PASSAGE FOR REVIEW:

* * * * * * *

Escherichia coli and Salmonella spp. in meat in Jeddah, Saudi Arabia

  • Archana Iyer King Abdulaziz University, Jeddah, Kingdom of Saudi Arabia
  • Taha Kumosani King Abdulaziz University, Jeddah, Kingdom of Saudi Arabia
  • Soonham Yaghmoor King Abdulaziz University, Jeddah, Kingdom of Saudi Arabia
  • Elie Barbour American University of Beirut, Lebanon
  • Esam Azhar King Fahd Medical Research Center, King Abdulaziz University, Jeddah, Kingdom of Saudi Arabia
  • Steve Harakeh King Fahd Medical Research Center, King Abdulaziz University, Jeddah, Kingdom of Saudi Arabia

Abstract

Introduction: Food-borne pathogens are the leading cause of illness and death in developing countries, killing approximately 1.8 million people annually. In developed countries, food-borne pathogens are responsible for millions of cases of infectious gastrointestinal diseases each year, costing billions of dollars. The objective of this study was to screen for two major food-borne pathogens, Escherichia coli and Salmonella spp., from meat samples obtained from different strata of the consumer market in Jeddah.

* * * * * * *

LISTED RECORDS:

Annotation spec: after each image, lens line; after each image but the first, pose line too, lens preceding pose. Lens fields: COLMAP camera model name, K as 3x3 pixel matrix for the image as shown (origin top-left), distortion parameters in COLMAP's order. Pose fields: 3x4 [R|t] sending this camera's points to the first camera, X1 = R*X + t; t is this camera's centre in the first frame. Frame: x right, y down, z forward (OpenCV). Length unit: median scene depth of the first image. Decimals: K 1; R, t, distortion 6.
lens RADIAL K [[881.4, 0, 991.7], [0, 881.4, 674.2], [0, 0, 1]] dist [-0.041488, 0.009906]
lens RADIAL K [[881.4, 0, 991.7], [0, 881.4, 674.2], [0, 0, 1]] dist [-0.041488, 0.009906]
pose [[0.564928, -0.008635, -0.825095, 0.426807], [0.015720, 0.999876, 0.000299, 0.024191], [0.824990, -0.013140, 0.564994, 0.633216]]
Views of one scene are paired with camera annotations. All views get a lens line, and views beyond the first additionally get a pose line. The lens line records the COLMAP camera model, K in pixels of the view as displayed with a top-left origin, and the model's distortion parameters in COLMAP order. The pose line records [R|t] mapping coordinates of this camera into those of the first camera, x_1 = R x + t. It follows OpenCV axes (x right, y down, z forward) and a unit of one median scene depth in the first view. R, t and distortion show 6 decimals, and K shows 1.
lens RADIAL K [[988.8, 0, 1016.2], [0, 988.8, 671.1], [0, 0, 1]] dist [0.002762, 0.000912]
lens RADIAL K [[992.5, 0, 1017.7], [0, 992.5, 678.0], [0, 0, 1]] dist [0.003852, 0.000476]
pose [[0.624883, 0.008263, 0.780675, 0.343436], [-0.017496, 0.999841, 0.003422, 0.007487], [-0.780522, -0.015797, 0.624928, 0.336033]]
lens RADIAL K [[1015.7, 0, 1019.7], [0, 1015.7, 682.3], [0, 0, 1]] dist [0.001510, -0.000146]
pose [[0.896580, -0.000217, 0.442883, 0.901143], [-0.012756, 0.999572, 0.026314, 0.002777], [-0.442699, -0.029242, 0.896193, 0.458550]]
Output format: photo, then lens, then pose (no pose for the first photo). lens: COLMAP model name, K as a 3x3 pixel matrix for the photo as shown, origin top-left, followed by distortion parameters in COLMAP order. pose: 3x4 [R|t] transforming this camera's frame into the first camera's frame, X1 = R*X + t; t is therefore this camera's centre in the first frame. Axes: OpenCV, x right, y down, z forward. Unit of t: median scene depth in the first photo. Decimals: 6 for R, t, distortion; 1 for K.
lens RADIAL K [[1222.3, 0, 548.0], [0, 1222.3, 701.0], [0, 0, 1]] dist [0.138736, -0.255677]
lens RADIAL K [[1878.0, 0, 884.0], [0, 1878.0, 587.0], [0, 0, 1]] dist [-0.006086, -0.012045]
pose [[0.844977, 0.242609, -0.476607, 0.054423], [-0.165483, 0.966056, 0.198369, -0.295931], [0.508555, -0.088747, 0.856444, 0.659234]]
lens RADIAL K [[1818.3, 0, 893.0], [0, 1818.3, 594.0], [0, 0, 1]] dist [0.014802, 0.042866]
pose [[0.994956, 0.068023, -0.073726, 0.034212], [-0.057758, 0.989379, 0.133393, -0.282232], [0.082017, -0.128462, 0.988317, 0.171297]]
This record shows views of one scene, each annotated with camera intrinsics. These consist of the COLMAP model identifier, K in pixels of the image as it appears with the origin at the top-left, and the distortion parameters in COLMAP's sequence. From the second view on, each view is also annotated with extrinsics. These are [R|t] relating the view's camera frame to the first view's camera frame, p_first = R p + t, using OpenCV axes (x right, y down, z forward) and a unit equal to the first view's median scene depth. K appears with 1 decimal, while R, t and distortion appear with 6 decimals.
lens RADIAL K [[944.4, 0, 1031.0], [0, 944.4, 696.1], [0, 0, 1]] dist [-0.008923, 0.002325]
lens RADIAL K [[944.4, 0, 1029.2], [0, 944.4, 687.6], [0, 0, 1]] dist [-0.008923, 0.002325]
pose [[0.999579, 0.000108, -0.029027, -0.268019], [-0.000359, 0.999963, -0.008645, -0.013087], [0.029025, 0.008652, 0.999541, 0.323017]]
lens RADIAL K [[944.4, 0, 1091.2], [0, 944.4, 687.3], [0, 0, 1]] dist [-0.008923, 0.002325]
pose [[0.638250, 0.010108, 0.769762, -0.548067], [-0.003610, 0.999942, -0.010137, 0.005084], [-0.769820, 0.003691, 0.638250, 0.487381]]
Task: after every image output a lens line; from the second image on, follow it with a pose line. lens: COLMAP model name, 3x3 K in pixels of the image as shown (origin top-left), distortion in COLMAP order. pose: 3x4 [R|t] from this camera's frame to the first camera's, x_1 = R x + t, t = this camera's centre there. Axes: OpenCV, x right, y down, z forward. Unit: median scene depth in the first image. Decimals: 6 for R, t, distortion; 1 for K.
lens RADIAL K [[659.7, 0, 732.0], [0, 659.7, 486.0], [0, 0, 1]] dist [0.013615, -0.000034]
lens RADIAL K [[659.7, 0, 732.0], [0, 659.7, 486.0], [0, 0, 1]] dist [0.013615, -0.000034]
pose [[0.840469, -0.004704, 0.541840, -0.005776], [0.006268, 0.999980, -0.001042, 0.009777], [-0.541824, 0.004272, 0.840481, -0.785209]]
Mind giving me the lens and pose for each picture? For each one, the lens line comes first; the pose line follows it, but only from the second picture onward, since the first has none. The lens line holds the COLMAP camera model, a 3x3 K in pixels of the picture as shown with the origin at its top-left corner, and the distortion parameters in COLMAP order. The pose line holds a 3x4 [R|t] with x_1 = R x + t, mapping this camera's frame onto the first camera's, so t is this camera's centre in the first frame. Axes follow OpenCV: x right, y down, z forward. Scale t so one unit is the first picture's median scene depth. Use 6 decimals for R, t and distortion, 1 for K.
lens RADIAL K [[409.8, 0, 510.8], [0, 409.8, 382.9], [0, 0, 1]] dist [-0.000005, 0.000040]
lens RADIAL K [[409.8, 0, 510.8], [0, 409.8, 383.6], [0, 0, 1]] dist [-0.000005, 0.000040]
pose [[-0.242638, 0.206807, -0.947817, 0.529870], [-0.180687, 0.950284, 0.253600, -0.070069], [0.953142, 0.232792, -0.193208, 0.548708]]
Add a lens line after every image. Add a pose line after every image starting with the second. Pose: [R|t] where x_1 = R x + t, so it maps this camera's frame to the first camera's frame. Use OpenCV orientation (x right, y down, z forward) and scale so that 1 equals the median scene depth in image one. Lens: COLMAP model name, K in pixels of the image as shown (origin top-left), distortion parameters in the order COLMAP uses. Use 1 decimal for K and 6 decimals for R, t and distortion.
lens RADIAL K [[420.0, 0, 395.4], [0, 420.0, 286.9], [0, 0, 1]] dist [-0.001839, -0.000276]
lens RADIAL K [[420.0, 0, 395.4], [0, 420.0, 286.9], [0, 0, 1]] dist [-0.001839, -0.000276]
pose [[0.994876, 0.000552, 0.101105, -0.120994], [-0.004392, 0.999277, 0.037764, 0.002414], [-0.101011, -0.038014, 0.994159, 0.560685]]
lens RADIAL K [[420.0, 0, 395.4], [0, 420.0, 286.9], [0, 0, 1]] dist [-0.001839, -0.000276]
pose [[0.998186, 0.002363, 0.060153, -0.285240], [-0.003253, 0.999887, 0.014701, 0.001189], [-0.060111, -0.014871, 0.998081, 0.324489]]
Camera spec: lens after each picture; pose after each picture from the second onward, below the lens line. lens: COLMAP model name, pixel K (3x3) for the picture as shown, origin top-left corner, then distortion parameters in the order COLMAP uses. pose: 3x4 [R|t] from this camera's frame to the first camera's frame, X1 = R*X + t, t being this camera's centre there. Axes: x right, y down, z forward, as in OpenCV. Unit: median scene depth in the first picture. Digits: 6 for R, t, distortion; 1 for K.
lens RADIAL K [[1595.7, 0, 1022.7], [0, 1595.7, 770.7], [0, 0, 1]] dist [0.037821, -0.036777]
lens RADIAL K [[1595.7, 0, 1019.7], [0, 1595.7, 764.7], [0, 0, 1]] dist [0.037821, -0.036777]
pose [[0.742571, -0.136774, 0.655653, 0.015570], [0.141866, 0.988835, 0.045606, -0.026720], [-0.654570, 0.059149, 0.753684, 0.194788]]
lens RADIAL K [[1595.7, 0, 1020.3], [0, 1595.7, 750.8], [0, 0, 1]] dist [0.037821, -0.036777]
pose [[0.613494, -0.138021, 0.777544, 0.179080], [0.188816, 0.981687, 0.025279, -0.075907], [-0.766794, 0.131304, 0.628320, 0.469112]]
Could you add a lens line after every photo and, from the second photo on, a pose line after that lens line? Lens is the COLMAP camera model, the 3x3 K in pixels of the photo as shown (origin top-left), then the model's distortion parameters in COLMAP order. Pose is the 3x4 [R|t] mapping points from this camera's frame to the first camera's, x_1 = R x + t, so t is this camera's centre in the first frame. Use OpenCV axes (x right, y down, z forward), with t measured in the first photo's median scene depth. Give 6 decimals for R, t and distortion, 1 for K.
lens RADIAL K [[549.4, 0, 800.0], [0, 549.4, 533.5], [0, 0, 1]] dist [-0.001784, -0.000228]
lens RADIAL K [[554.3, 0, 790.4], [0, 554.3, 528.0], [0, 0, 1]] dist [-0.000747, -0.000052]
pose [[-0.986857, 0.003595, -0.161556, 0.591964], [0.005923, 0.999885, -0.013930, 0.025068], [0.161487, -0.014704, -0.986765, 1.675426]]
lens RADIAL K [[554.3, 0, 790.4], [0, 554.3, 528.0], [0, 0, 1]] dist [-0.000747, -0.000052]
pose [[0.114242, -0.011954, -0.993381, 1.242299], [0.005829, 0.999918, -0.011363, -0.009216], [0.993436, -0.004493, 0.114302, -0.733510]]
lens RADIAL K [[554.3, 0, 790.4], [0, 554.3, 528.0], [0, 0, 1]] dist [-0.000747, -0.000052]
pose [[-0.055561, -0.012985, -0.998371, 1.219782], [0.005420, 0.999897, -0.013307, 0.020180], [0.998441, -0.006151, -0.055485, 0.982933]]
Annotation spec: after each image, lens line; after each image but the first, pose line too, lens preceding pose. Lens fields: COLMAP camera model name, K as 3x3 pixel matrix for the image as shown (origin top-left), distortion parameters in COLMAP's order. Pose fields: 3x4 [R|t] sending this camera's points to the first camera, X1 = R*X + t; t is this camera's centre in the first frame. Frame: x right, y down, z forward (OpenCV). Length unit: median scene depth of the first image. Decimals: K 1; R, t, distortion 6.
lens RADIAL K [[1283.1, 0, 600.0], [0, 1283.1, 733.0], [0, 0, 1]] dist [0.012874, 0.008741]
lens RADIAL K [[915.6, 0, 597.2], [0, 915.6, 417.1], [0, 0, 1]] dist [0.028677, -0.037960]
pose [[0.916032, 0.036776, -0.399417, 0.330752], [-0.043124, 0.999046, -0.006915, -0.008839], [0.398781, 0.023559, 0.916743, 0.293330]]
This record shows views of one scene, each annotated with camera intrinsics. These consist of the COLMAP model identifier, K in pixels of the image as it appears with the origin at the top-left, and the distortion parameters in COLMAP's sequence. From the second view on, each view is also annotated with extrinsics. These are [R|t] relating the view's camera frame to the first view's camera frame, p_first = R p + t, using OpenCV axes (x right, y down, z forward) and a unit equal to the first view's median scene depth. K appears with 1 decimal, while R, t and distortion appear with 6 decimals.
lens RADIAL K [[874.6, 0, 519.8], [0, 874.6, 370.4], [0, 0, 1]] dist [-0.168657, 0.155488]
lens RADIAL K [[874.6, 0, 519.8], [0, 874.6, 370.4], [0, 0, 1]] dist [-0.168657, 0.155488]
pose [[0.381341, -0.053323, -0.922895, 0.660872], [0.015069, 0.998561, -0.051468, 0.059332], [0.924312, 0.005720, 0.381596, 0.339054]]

* * * * * * *

EXERCISE REQUIREMENTS:
a) Print the Jeddah meat study abstract word for word, everything from "Introduction: Food-borne pathogens" down to "market in Jeddah.".
b) According to the Jeddah meat study abstract, about how many people do food-borne pathogens kill each year in developing countries?
c) Write the next part of the Jeddah meat study abstract, starting right after its last sentence.

RESPONSES:
a)
Introduction: Food-borne pathogens are the leading cause of illness and death in developing countries, killing approximately 1.8 million people annually. In developed countries, food-borne pathogens are responsible for millions of cases of infectious gastrointestinal diseases each year, costing billions of dollars. The objective of this study was to screen for two major food-borne pathogens, Escherichia coli and Salmonella spp., from meat samples obtained from different strata of the consumer market in Jeddah.

b) Approximately 1.8 million people annually.

c)
Methodology: A total of 60 meat samples, 20 each from large hypermarkets, groceries and small butcher shops were used in the study. Samples were transported to the laboratory in a cooler. They were macerated in peptone water and then seeded on selective media appropriate for each organism. Colonies were identified using conventional microbiological methods and suspected colonies were confirmed as E. coli and Salmonella spp. by polymerase chain reaction (PCR) using specific primers.

Results: The results indicated a high degree of contamination in samples from butcher shops as compared to those from groceries or hypermarkets (high scale supermarkets). Both pathogens E. coli and Salmonella spp. were found in higher rates in the samples from butcher shops. In small butcher shops, E. coli was found at an incidence of 65%, and Salmonella at 45%.

Conclusion: The results indicate an urgent need for applying proper food hygienic practices in food outlets, especially in small ones, to reduce the incidence of food-borne diseases. Vigilance by the right agencies must be implemented in order to prevent future food-borne outbreaks.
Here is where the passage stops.